Your goal: The answer must be every entry below, word for word, with the pictures left out.

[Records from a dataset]
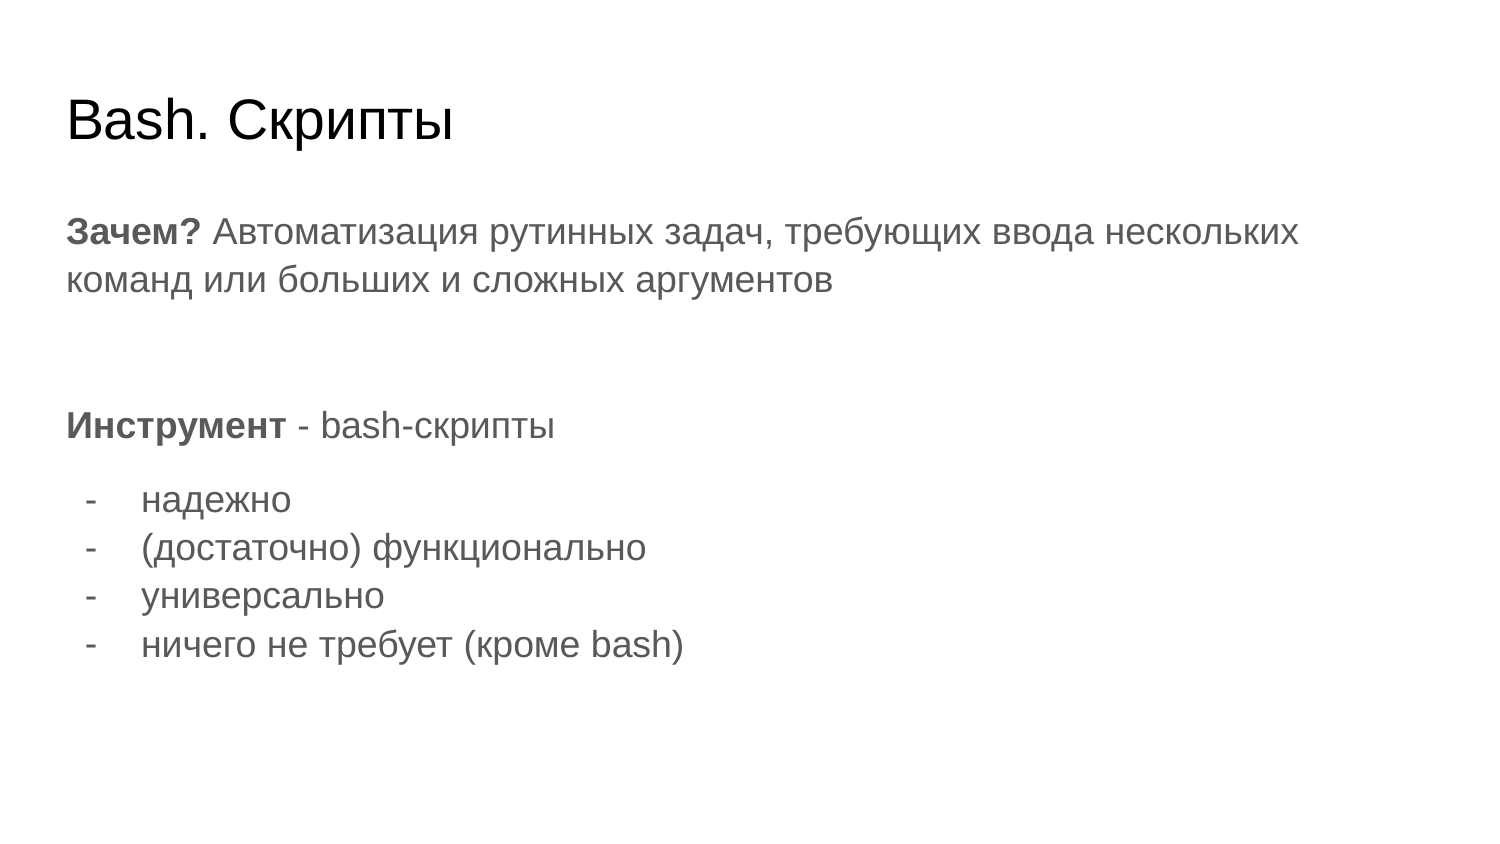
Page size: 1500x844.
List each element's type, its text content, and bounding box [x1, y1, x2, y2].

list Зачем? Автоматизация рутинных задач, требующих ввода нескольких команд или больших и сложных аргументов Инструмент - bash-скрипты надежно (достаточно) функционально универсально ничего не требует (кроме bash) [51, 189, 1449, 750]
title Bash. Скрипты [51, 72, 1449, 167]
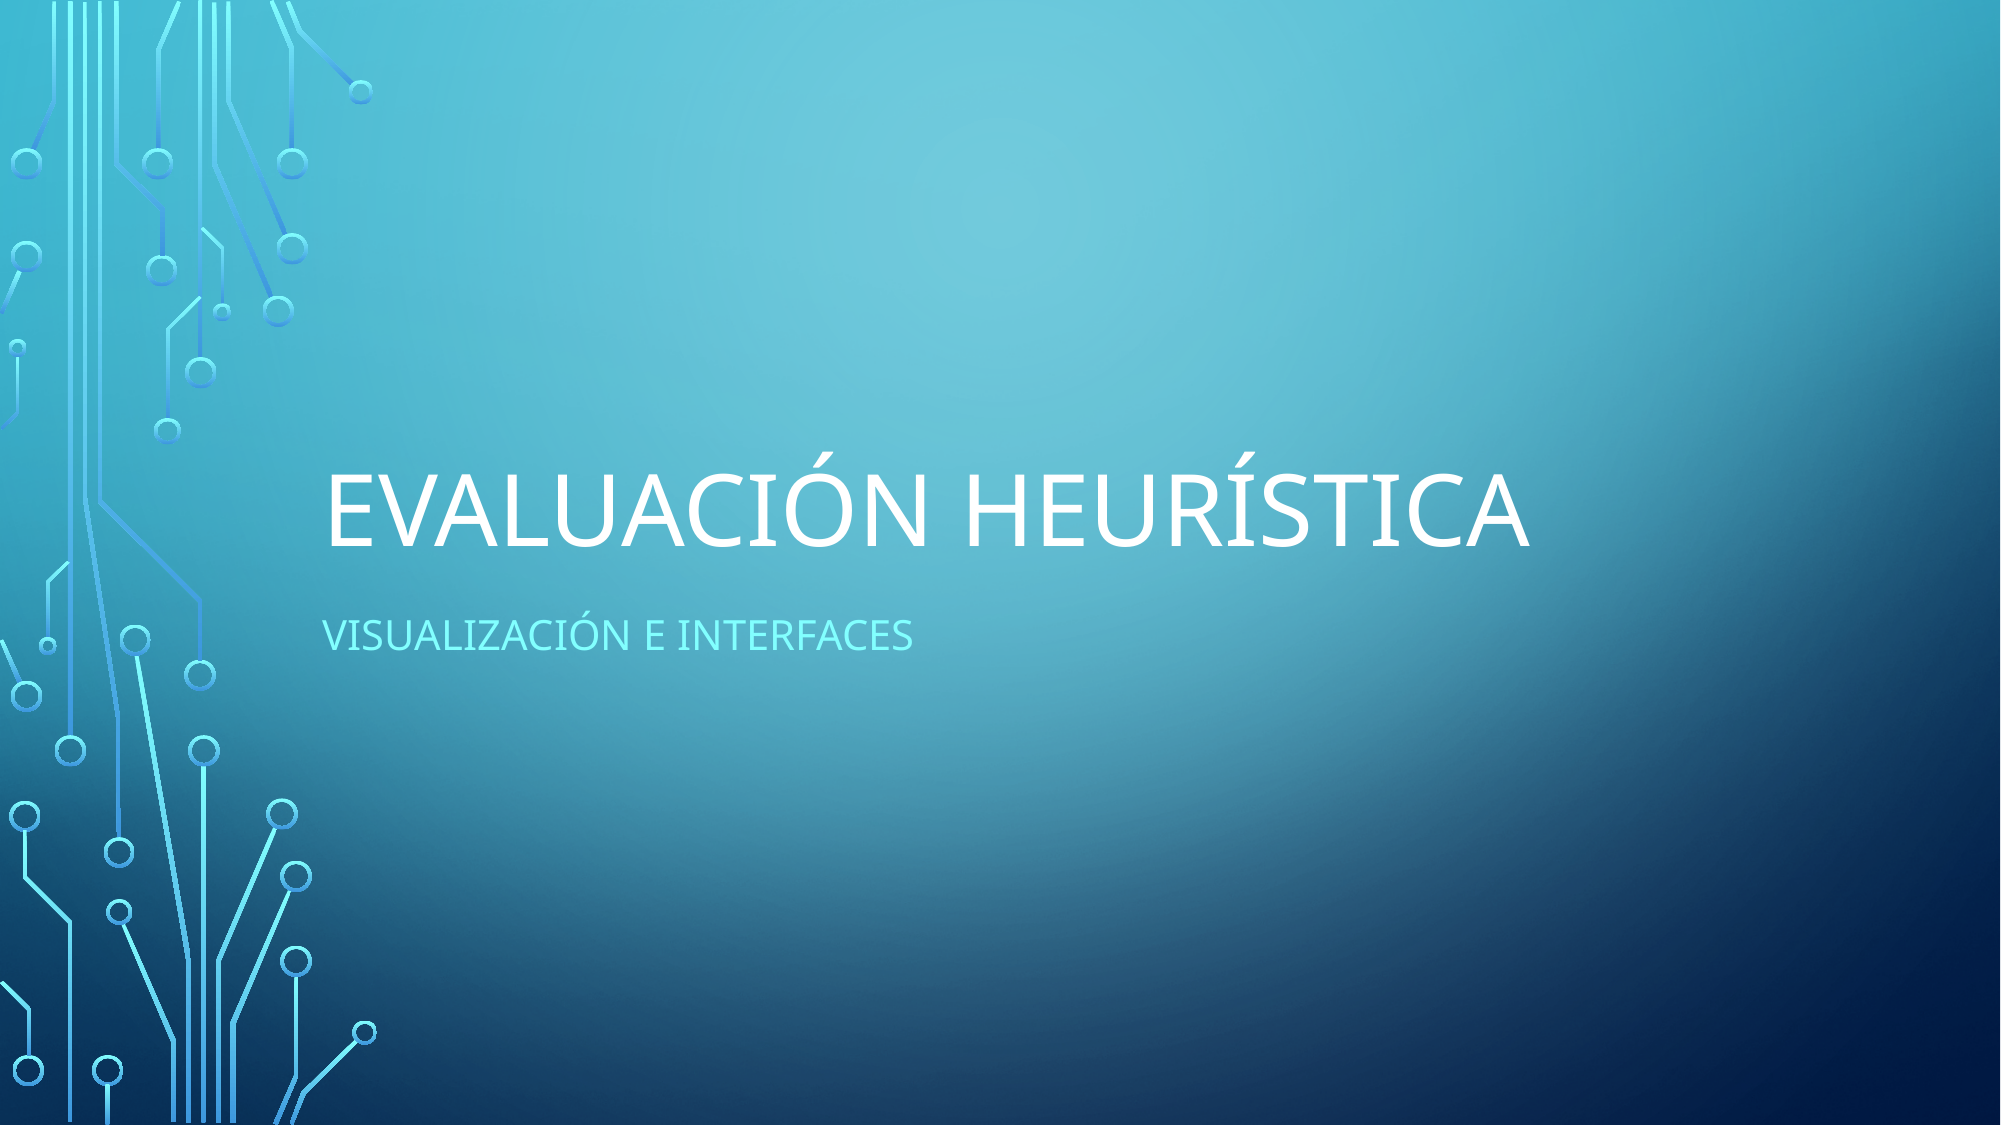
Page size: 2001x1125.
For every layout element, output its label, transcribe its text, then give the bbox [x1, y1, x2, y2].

Output for this task:
Page size: 1500x844.
List each element's type, its text content, and bounding box [x1, y1, x2, y2].

list Зачем? Автоматизация рутинных задач, требующих ввода нескольких команд или больших и сложных аргументов Инструмент - bash-скрипты надежно (достаточно) функционально универсально ничего не требует (кроме bash) [51, 189, 1449, 750]
title Bash. Скрипты [51, 72, 1449, 167]
Page size: 2001x1125.
For every layout element, output its label, transcribe its text, then give the bbox [x1, y1, x2, y2].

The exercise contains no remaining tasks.